• ЗАДАНИЕ A:
Определите, соответствуют ли отрывку утверждения (i) «До Эпаленжа в разных странах было сменено двадцать девять домов», (ii) «Переезд на новое место состоялся позже назначенного срока» и (iii) «Первый роман был написан в шестнадцать лет». Для каждого ответьте «да» или «нет» и точно процитируйте решающие слова отрывка.

####

Почему?.. Я уже не впервые принимал подобное неожиданное решение. До Эпаленжа я сменил двадцать девять домов в разных странах, и с каждым из них происходило почти то же самое. Я вдруг начинал чувствовать себя чужим в стенах, которые еще накануне были такими привычными и в известном смысле служили мне убежищем.

Так вот, я переставал узнавать эти самые стены. Недоумевал, как могла моя личная жизнь сочетаться с такой обстановкой, и не находил покоя, пока не уезжал, вернее, не удирал оттуда.

20 сентября, на другой день после принятия решения, я пригласил к себе управляющего самым крупным лозаннским агентством по продаже недвижимости и объявил, что продаю дом и прошу его немедленно заняться этой операцией.

Воспользовавшись случаем, я поинтересовался, не продается ли в городе подходящая квартира.

26 сентября я нашел в многоэтажном доме две квартиры, которые можно было соединить в одну и таким образом устроить удобное жилье. Как всегда в таких случаях, весь месяц я провел словно во хмелю. Я вил гнездо. С плотницким метром обходил магазины. Покупал направо и налево – не брал только дешевку шикарного вида. А мастера в это время пробивали дверь.

Переезд я назначил на 27-е. И точно в назначенный срок перебрался на новое место.

В то время пишущая машинка еще стояла у меня на своего рода верстаке, за которым я работал. Цел был и желтый конверт с планом романа «Оскар».

Однако шли дни, а машинка и конверт казались мне все более чужими. Не берусь уточнить, в какой именно момент я принял второе решение – не писать больше романов, но всего за несколько недель оно вызрело так же бесповоротно, как и предыдущее – покинуть Эпаленж.

Вопреки предположениям многих оно явилось для меня подлинным освобождением. Внезапно у меня создалось впечатление, что я обрел самого себя. Я вновь открывал в себе чувства, которые испытывал в шестнадцать лет, когда писал свой первый роман и шатался по улицам Льежа, задрав нос и засунув руки в карманы. Люди для меня также изменились. Равно как окружающая обстановка – вплоть до деревьев по краям газонов. Она перестала быть только декорацией, материалом для рассказов и романов, средством более или менее глубокого изучения людей.

Мне больше не нужно было инстинктивно влезать в шкуру тех, с кем я встречался. Быть может, впервые за полвека я оказался в своей собственной шкуре.

####

• ЗАДАНИЕ B:
Перепишите без изменений строки из записей, начиная со строки, где есть "EASY plug control", и до строки, где есть "We often use", включая обе.

####

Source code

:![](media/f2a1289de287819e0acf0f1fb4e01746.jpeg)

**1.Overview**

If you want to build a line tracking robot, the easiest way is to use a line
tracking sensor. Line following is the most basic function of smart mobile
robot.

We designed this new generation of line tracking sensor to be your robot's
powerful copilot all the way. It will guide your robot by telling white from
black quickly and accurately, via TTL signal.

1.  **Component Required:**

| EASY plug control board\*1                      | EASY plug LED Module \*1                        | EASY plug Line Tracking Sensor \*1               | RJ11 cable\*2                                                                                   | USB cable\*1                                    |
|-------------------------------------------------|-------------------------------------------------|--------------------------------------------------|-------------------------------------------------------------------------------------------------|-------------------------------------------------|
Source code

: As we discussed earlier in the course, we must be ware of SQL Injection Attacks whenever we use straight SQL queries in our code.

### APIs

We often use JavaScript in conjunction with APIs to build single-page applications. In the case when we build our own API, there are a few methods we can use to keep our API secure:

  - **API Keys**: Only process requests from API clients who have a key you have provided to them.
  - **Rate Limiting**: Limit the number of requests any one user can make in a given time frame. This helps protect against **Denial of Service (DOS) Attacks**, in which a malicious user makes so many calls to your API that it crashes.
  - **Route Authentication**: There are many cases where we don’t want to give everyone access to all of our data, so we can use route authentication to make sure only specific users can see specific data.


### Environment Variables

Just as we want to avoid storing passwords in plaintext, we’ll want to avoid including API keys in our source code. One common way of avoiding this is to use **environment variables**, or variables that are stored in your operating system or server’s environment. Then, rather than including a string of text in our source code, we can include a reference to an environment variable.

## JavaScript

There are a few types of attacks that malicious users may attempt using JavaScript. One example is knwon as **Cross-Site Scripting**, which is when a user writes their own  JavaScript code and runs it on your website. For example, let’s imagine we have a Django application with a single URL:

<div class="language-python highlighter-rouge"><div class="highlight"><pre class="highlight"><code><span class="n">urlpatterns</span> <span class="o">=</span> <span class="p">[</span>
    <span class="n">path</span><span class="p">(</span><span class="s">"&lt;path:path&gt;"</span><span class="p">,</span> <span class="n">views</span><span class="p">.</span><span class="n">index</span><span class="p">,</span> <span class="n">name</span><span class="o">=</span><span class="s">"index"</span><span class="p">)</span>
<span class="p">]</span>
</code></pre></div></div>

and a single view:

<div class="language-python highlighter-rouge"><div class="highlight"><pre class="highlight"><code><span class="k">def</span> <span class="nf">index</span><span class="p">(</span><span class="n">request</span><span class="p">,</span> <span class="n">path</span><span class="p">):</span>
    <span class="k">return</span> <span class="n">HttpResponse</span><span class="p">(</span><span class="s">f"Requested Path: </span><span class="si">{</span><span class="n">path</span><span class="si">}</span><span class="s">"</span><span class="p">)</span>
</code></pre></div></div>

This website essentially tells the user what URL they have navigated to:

####

• ОЖИДАЕМЫЙ ОТВЕТ A:
(i) Да: «До Эпаленжа я сменил двадцать девять домов в разных странах».
(ii) Нет: «И точно в назначенный срок перебрался на новое место».
(iii) Да: «чувства, которые испытывал в шестнадцать лет, когда писал свой первый роман».

• ОЖИДАЕМЫЙ ОТВЕТ B:
| EASY plug control board\*1                      | EASY plug LED Module \*1                        | EASY plug Line Tracking Sensor \*1               | RJ11 cable\*2                                                                                   | USB cable\*1                                    |
|-------------------------------------------------|-------------------------------------------------|--------------------------------------------------|-------------------------------------------------------------------------------------------------|-------------------------------------------------|
Source code

: As we discussed earlier in the course, we must be ware of SQL Injection Attacks whenever we use straight SQL queries in our code.

### APIs

We often use JavaScript in conjunction with APIs to build single-page applications. In the case when we build our own API, there are a few methods we can use to keep our API secure:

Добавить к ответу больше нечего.